- **To-do item**: Rewrite the boat restoration text from "If I'd gotten" up to and including "that were forgotten.", updating it so that "wooden boats" becomes "classic yachts".

- **Source text**:
========================

Although I agree all the way, and also believe that these "expert systems" will all fail, I have seen another pattern as well.
Whenever I get real deep into almost any subject I tend to find the generations before boomers far superior, especially since I'm always interested in really knowing how something works, how it can be replicated with as base materials and/or principles as possible, and also how you'd develop the skills while recreating its whole.
A good example is when I bought my first boat in 98, beautiful, super classic racing yacht from maybe the mid to late 1920's. Picture the archetypical sailboat.
Well, the fore part of the keel was so rotten that after the first season I literally used two hammers to pull it out!
I spent most of the winter going through all the pieces, how the forces would be absorbed and spread by the joints that were involved, how I'd recreate it, as well as asking around.
Come spring I got a huuuuuge beam of oak from a sawmill, I even think they cut the tree down for my specific order. When they loaded it up on the roof of my 61 Ford Anglia it almost tipped over haha!
When I got it on water it was all watertight and well, and after a while I got the "exam result": from the way the paint creased around the planking of the hull as well as observing it directly it was plain to see that the forces were now not concentrated around the mast, but spread evenly through the hull as intended :-)
If I'd gotten deeper into wooden boats by now I would have recreated a lot of old knowledge and procedures, of course aided by the internet in major ways. But this was before the internet really, although I was online by then of course, it was still a process of doing everything hands on, extracting knowledge from many people, but still trusting my self and that there would be old, missing pieces that I knew was there from the beginning, but which were forgotten.
When it comes to getting real deep into fields in this way I've found that the internet is a huge help in terms of sort of re-extracting things that were forgotten.

========================

- **Record set**:

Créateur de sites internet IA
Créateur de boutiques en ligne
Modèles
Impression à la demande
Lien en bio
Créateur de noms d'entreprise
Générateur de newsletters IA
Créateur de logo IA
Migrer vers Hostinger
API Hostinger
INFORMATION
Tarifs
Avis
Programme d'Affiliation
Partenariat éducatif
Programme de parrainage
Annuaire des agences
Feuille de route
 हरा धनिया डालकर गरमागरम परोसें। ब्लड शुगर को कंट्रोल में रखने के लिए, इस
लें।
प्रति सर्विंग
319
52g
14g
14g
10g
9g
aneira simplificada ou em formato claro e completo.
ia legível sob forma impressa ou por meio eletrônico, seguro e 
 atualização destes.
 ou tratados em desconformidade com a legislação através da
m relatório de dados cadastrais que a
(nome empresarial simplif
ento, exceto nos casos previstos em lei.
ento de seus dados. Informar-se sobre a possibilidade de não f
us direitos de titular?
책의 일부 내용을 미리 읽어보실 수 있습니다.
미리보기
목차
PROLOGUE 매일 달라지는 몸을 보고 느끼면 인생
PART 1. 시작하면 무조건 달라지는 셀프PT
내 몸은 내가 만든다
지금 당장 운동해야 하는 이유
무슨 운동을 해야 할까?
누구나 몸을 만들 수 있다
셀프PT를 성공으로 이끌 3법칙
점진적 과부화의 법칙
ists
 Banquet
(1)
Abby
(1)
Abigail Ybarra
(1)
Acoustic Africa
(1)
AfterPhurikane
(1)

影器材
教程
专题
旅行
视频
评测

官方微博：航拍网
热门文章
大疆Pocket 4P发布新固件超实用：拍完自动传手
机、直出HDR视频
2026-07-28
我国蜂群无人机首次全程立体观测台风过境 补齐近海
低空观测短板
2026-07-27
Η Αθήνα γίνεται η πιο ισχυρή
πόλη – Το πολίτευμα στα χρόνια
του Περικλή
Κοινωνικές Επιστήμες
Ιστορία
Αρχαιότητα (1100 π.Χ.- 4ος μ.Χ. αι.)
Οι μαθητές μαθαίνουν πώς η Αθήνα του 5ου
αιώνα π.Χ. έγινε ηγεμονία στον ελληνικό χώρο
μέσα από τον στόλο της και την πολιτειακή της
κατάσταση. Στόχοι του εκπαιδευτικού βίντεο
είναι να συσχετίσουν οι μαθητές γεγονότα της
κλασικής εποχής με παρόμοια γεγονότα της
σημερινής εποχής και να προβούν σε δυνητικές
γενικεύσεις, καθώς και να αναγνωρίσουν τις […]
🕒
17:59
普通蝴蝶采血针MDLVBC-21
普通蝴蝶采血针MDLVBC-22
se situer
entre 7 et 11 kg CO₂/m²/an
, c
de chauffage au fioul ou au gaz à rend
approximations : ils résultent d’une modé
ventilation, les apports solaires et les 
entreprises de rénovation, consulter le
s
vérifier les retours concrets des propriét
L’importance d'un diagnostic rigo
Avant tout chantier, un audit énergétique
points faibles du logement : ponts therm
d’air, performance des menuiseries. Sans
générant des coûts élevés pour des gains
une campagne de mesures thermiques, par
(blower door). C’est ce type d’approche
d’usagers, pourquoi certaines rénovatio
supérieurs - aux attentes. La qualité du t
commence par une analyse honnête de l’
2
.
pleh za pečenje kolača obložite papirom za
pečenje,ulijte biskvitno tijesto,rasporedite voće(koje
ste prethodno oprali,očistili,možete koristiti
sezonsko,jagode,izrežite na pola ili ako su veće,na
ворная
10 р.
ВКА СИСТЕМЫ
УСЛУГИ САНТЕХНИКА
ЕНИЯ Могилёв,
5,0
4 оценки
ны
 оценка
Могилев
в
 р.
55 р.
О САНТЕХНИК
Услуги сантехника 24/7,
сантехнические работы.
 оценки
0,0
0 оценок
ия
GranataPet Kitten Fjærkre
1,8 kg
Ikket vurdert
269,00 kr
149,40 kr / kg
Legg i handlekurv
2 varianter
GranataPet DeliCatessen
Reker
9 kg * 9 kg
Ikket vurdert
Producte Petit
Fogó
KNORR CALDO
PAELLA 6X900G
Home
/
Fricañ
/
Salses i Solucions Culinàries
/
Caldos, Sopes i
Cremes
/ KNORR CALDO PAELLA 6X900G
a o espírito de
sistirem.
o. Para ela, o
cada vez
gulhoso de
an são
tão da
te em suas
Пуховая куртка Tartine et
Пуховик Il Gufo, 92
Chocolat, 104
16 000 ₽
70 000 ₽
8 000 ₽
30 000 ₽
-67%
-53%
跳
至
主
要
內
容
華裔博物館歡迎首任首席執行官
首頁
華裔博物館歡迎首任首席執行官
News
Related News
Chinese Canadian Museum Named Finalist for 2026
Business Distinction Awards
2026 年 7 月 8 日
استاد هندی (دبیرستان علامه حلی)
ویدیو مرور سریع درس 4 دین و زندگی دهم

========================

- **Result**:
If I'd gotten deeper into classic yachts by now I would have recreated a lot of old knowledge and procedures, of course aided by the internet in major ways. But this was before the internet really, although I was online by then of course, it was still a process of doing everything hands on, extracting knowledge from many people, but still trusting my self and that there would be old, missing pieces that I knew was there from the beginning, but which were forgotten.
When it comes to getting real deep into fields in this way I've found that the internet is a huge help in terms of sort of re-extracting things that were forgotten.